16. The exercise device as recited in claim 13, wherein said actuating assembly comprises a connecting member coupled to a handle mechanism, at least a portion of said handle mechanism being pivotally coupled to said connecting member.

17. The exercise device as recited in claim 16, wherein said handle mechanism comprises a spring-loaded handle configured to selectively couple to said arm.

18. The exercise device as recited in claim 17, wherein said handle mechanism comprises a first member and a moveable member spring biased with respect to said first member.

19. The exercise device as recited in claim 18, wherein said handle mechanism comprises at least one engagement member, said at least one engagement member being adapted to selectively couple to said arm as said spring-loaded handle manipulated.

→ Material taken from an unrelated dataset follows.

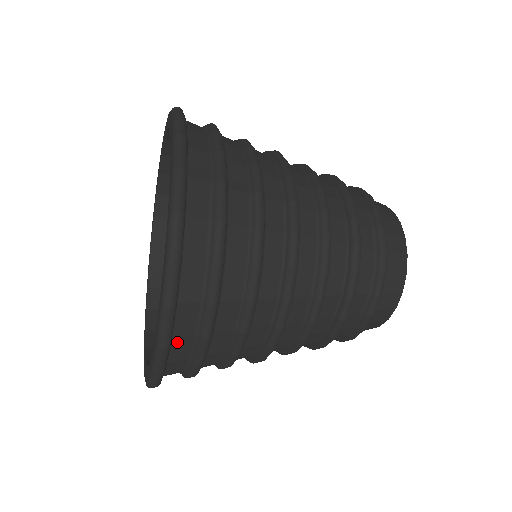
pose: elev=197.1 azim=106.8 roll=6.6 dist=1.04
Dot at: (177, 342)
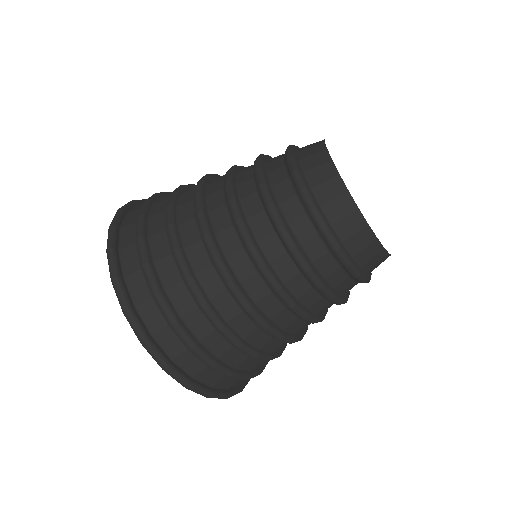
Dot at: (201, 376)
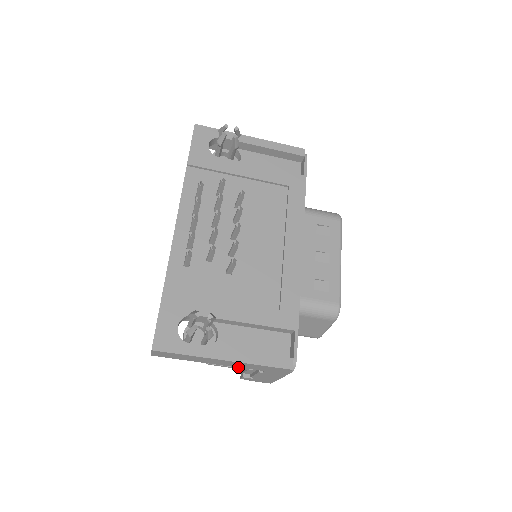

20. The exercise device as recited in claim 13, wherein said exercise device further comprises a track coupled to said frame, said track being adapted to receive at least a portion of said resistance member and wherein at least a portion of said resistance member slidably engages with said track.

21. The exercise device as recited in claim 13, wherein said actuating assembly comprises at least one wheel adapted to cooperate with a portion of said arm and aid in moving said actuating assembly along said arm.

22. The exercise device as recited in claim 13, wherein movement of said arm results in movement of said second end of said resistance member.